Слово не воробей, вылетит не поймаешь
Что я здесь делаю, остаётся за кадром. Но что-то же я там делаю, зачем-то я сюда пришёл… Со мной в этом деле мой соработник, или сослуживец.
И чувствуется какая-то напряжённость, мы чего-то ожидаем… И вот двери распахиваются от сильного удара, щепки летят, и появляются двое.
Нет никаких сомнений, что это враги. Лазутчики и убийцы. Они одеты в серую шароваристую одежду и вроде похожи на турок османов. В руках у них по два коротких загнутых назад меча, которые называются килич, а у фракийцев – сика.
Но почему-то я уверен в том, что это – бендеровцы… И откуда-то я знаю, что они – по мою душу… Потому что у меня во рту – слово, за которым они пришли. Зачем оно им? – чтобы уничтожить!
Мой напарник встаёт на их пути. Какое у него оружие, я не вижу. Тот, который слева от меня, нападает на него, а второй направляется ко мне. Крутой такой, крутит своими мечами и ухмыляется. Мне жутковато становится, но бежать некуда. Нет смысла выбегать из дома – ясно, что там враги. И про окна я тогда даже не подумал – я их почему-то не видел… И кричать нельзя, никому ничего не сообщить – ведь во рту у меня слово… Выплюнуть его никак нельзя!
В моей руке каким-то образом оказывается топорик на длинной рукояти – где-то поднял я его, что ли?

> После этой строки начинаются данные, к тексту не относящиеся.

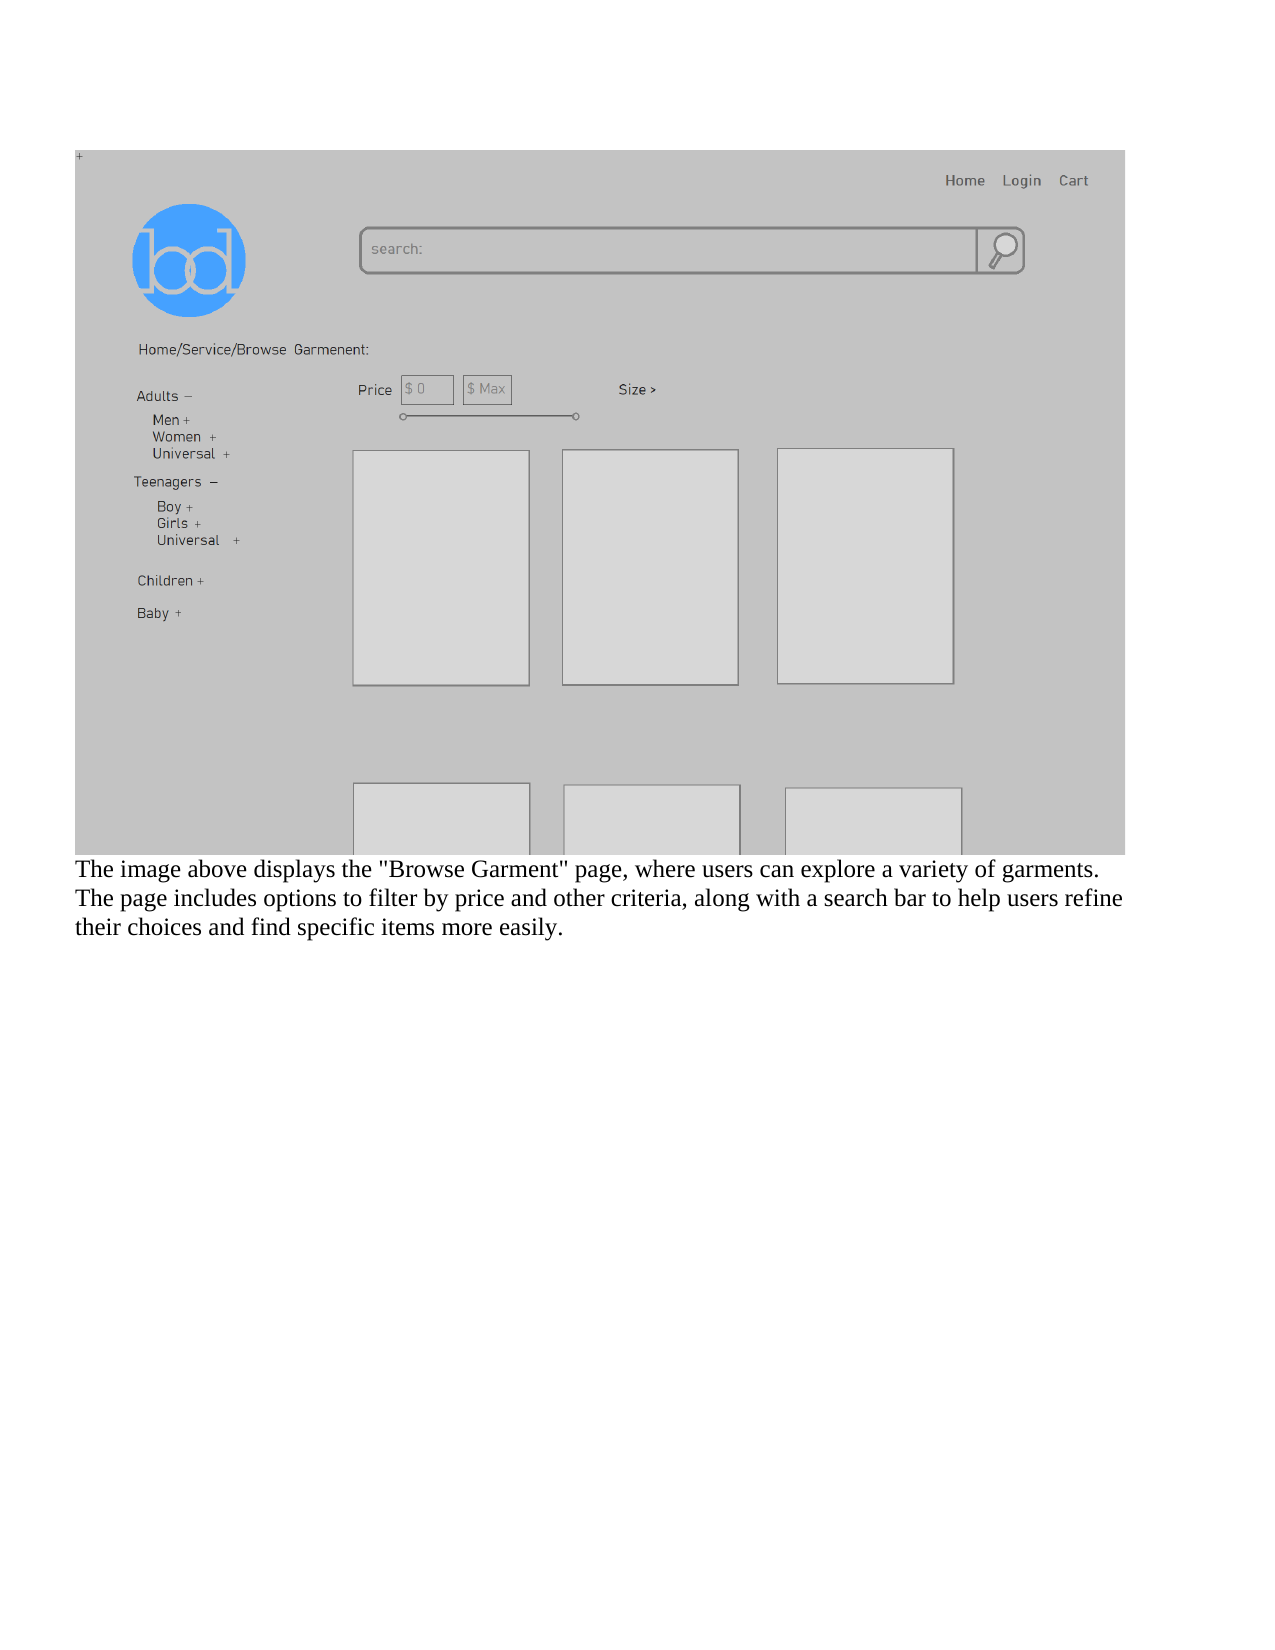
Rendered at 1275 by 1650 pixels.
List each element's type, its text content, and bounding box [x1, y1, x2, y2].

text The image above displays the "Browse Garment" page, where users can explore a variety of garments. The page includes options to filter by price and other criteria, along with a search bar to help users refine their choices and find specific items more easily. [75, 855, 1125, 940]
picture [75, 150, 1125, 855]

Кое-как машу им и, отбиваясь, отступаю в соседнюю комнату… И там соображаю, что оттуда можно попасть в тот зал, откуда всё началось. Рванулся и оказался сзади того, который рубился с моим товарищем. И товарищ мой уже весь в крови и падает.
С разбегу всаживаю турку-бендеровцу в спину топор… и топор глубоко входит в спину, как в диванную подушку, без сопротивления, – а крови нет! Я не успеваю этому изумиться, потому что он поворачивается ко мне, заносит руку с мечом. Но у меня уже в руке здоровенный меч, и я ему руку отсекаю, – одну, а потом и вторую…
А рядом уже и второй, и рубануть меня пытается, – как только могу от него уворачиваюсь… С жизнью прощаюсь… И тут вижу – пол под ним уже трухлявый, прогнил! И грозный враг проваливается!
…Потом уже, вспоминая этот сон, отметил, что была полная тишина. Такая рубка, а ни криков, ни слов… Ну допустим, что сон – это ведь не кино. А по-другому придётся допустить, что мне слово просто нельзя было выпускать.
Оно, слово, само по себе беззащитно.
Миллиарды слов были человеками произнесены, выброшены. А у меня было одно слово. И я даже сам не знаю, что за слово! Не знаю, пока оно во мне…
Может, никто и не знает, что у каждого есть какое-то своё слово, которое должно оставаться внутри?! Или это одно слово, не всем доступное?
А я откуда-то узнал и чуть не поплатился… Но ведь не поплатился… Пока… Может, пока не узнал, что это за слово…
И тот, у кого слова нет, – зомби и убийца других? Ума не приложу… Да ум здесь и не поможет… Ведь смысл – он не в уме, и что любой сон с умом никак не связан – это точно…
***К этому отмечу, что к кинобредятине очень давно не приобщался, а в компьютерные мочиловки никогда не играл по принципиальным соображениям.